:: Provided text ::
-------
Article Text
Abstract
Introduction/Background*SLN biopsy can be considered for staging in patients with low-risk/intermediate-risk disease and it is an acceptable alternative to lymphadenectomy for LN staging in stage I/II. LN staging should be performed in patients with high-intermediate-risk/high-risk disease. Four prospective cohort trials have shown high sensitivity to detect pelvic LN metastases and a high negative predictive value applying a SLN algorithm in high-risk/high-grade endometrial carcinomas. Our aim is present our prospective results in endometrial cancer applying new ESGO/ESMO/ESTRO recommendations for staging all endometrial cancers comparing them with our previous 333 patients data.
Methodology A prospective observational study is being conducted since 1 January 2021 with patients that undergo laparoscopic surgery for endometrial cancer at our institution. We perform only SLN biopsy with dual cervical and fundal indocyanine green injection in all endometrial cancers. All SLNs were processed with an ultrastaging technique. Between 26 June 2014 and 31 December 2019 with 333 patients we applied the previous treatment algorithms. Between January and 30 August 2021 we did only SNL in 45 patients.
-------
:: Data extracts ::
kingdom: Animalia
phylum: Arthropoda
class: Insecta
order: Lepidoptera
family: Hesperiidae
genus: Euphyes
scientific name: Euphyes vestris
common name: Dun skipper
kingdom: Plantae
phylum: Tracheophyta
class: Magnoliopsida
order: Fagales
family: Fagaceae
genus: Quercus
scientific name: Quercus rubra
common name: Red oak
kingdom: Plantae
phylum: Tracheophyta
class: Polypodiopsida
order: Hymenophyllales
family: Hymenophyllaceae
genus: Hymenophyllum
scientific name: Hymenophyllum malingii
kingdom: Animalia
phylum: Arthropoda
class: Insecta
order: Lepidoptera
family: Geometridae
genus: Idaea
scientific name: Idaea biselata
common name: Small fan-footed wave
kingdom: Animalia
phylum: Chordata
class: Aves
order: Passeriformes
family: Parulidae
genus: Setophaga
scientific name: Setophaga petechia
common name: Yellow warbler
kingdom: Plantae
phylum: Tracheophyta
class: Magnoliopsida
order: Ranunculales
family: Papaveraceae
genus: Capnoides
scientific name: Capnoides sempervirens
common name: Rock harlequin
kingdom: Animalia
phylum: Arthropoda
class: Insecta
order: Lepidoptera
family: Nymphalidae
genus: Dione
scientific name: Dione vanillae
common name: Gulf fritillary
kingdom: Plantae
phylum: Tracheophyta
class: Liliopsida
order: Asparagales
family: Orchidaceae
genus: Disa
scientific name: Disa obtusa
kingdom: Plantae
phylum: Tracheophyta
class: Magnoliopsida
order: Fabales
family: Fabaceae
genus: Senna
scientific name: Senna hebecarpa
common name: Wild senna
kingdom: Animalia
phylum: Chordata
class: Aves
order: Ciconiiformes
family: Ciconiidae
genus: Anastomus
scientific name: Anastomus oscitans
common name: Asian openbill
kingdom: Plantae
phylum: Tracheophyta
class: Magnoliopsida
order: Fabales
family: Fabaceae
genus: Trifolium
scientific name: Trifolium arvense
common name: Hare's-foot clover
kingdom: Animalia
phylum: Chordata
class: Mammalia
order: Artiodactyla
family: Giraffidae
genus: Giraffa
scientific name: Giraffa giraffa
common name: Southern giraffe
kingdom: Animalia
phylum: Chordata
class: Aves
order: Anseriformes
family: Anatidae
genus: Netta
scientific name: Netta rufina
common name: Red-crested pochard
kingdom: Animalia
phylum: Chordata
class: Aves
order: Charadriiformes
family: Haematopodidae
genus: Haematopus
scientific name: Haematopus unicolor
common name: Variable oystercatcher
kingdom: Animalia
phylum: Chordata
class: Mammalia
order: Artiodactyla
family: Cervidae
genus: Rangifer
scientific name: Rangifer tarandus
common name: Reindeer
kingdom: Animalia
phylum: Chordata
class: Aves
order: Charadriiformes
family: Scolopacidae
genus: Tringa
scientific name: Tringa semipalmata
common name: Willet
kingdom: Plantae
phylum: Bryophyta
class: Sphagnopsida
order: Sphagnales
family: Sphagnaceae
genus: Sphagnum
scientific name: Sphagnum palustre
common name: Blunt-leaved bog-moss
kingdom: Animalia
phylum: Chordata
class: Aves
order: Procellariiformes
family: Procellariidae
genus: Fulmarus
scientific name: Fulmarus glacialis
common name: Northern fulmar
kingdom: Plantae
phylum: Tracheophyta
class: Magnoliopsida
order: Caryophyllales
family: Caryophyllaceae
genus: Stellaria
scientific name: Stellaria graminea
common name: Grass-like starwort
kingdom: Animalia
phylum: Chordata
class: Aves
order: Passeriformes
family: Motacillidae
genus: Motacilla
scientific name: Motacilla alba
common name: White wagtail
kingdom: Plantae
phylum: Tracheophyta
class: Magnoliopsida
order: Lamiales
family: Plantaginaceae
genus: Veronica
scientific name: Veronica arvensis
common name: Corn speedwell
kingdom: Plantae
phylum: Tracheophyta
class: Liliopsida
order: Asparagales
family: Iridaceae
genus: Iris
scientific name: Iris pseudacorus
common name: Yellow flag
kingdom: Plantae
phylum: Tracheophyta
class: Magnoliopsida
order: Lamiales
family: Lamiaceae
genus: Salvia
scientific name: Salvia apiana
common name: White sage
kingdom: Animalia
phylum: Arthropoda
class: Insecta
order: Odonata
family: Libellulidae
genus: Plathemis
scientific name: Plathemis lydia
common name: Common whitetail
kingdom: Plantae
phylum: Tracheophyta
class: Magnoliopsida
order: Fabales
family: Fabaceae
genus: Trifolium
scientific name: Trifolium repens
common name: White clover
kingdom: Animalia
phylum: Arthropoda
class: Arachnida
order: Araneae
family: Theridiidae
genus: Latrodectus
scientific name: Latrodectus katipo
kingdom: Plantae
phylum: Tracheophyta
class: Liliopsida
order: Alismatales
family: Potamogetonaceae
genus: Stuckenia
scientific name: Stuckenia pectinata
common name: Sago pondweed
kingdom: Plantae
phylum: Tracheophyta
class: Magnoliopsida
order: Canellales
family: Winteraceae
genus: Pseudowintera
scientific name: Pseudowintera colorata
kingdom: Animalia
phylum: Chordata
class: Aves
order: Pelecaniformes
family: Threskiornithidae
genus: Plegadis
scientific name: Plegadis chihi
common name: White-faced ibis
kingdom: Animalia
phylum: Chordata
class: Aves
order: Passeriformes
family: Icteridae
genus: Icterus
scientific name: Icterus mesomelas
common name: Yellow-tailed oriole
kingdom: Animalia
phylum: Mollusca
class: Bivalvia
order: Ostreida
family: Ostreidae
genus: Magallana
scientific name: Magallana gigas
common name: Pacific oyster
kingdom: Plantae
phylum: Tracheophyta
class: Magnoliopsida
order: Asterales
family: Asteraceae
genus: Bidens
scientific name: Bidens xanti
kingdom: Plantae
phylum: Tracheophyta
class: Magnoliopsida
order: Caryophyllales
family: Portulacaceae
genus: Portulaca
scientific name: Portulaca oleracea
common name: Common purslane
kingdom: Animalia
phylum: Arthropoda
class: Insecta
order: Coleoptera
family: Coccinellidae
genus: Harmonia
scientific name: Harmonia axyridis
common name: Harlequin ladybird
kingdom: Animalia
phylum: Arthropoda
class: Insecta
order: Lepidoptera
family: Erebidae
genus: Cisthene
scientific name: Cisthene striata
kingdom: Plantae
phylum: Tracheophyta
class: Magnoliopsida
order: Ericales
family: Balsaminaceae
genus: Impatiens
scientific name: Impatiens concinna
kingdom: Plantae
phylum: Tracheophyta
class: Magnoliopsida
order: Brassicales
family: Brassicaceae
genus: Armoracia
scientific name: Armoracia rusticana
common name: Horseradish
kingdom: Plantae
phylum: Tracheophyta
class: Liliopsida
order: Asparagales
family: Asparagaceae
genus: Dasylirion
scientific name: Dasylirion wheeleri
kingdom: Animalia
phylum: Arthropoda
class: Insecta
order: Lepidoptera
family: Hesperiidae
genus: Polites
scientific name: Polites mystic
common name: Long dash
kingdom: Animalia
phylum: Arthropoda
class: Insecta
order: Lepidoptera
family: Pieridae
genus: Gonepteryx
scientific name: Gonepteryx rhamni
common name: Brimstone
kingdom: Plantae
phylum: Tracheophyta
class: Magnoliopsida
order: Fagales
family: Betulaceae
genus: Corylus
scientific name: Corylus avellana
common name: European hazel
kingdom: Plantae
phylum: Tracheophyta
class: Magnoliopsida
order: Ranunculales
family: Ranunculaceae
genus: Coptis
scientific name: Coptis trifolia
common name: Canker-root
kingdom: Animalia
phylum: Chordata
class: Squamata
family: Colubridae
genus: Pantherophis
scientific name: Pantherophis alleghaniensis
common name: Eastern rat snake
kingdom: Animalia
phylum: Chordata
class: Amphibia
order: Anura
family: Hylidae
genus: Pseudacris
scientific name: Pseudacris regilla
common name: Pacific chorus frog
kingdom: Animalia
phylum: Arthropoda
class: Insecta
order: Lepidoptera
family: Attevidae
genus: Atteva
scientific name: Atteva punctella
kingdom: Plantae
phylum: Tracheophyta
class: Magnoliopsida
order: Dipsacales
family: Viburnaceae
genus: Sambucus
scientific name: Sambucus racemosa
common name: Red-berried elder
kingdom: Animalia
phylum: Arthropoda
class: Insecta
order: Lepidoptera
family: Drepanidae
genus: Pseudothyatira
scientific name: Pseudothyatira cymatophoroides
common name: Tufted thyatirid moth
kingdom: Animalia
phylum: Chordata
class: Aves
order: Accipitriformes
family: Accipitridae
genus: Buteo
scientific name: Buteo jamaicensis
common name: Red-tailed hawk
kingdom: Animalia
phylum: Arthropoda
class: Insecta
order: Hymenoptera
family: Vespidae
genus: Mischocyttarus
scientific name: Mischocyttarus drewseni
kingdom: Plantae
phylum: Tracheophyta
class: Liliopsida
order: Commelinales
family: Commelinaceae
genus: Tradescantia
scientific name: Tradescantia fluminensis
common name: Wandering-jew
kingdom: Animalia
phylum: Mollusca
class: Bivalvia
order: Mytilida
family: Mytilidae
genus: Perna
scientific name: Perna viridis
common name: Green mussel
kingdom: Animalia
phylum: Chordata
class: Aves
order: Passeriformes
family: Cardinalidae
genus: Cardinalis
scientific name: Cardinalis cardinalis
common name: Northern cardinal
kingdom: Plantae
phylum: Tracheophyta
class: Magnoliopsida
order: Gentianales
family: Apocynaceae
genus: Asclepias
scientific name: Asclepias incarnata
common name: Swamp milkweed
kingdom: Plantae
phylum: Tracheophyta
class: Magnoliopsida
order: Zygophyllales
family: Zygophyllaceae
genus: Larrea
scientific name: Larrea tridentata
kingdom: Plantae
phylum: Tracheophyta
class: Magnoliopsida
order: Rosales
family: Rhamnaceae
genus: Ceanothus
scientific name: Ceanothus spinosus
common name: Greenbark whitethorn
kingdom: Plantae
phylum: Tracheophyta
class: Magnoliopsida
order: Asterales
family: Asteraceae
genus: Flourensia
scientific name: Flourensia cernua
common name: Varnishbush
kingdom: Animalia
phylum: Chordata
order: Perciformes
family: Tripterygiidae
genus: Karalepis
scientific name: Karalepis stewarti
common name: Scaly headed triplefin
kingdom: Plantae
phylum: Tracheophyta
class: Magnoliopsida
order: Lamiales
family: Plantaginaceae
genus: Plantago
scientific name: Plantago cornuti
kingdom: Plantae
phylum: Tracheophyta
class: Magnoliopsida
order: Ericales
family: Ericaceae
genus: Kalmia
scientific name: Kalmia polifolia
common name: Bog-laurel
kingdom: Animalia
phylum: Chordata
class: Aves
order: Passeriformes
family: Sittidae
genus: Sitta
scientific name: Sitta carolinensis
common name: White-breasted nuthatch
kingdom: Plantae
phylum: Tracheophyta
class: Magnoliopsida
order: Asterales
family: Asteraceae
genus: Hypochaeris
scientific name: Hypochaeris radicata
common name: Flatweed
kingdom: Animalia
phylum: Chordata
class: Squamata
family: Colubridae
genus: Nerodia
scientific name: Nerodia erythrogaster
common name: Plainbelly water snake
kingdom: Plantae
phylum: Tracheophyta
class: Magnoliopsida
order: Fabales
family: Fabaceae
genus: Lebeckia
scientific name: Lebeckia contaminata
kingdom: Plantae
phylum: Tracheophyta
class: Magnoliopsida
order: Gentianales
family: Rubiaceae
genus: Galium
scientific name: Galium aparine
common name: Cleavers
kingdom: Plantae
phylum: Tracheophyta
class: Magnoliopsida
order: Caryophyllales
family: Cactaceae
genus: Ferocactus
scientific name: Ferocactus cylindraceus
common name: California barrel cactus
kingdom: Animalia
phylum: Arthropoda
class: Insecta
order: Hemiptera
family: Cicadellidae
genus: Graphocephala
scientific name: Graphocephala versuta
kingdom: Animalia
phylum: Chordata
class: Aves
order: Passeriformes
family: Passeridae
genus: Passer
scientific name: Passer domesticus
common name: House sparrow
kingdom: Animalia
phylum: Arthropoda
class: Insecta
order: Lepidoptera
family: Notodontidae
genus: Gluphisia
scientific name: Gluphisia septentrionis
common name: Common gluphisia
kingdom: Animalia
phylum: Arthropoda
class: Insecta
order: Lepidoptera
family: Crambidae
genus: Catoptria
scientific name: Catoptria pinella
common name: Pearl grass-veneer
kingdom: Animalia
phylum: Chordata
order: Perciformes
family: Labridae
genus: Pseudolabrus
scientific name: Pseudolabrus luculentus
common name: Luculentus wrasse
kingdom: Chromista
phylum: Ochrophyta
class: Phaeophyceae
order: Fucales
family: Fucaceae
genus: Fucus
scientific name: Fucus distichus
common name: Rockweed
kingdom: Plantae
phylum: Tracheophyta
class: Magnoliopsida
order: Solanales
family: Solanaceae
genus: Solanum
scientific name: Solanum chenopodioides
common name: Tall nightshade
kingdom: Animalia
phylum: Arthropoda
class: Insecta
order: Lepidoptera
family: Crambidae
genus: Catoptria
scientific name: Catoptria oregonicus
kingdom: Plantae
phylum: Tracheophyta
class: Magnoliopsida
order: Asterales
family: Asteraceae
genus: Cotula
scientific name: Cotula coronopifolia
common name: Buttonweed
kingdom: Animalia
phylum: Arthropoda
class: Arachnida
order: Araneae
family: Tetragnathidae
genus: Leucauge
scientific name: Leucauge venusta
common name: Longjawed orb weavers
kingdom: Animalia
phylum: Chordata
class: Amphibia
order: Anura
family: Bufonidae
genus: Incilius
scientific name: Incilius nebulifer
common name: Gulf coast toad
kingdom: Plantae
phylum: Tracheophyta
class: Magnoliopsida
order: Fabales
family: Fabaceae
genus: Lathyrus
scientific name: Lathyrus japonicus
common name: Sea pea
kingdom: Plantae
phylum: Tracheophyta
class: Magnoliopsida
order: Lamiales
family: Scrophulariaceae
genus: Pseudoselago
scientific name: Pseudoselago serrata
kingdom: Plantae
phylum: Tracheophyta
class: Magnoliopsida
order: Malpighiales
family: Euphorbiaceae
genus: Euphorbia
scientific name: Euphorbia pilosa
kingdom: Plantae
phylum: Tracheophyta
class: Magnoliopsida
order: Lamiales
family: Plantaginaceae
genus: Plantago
-------
:: Problem details ::
Write the next part of the abstract on sentinel lymph node biopsy in endometrial cancer, starting after its last sentence. You don't need the records for this.

:: Written response ::
Result(s)*Comparation of the results between the ancient and the new serie (ancient/new): Detection rate 94%/97.7 % overall for SLNs; 91.3%/97.7 % overall for pelvic SLNs; 70.5%/88.8 % for bilateral SLNs; 68.1%/88.8 % for paraaortic SLNs, and 2.9%/0 % for isolated paraaortic SLNs. Macrometastasis 18%/6 % patients and microdisease 17.6%/8.8 % patients, overall rate of LN involvement 16.2%/11 %. Isolated Aortic metastases 4.2%/2.2 % (14/333–1/45). Assuming the results of the ancient serie there was one false/negative (negative SLN with positive lymphadenectomy). Our sensitivity of detection was 98.3% (95% CI 91–99.7), specificity 100% (95% CI 98.5–100), negative predictive value 99.6% (95% CI 97.8–99.9), and positive predictive value 100% (95% CI 93.8–100).
Conclusion*SLN biopsy is an acceptable alternative to systematic lymphadenectomy for LN staging in stage I/II. We avoid 22/45 (48.8%) lymphadenectomies with new algorithm, reducing the morbidity in our patients. Our surgical times were shorter improving our theaters efficiency with all that implies for. Additionally, this technique allows a high rate of aortic detection, identifying a non-negligible percentage of isolated aortic metastases. Isolated Aortic metastases in endometrial cancer are possible and we should not give up actively looking for them.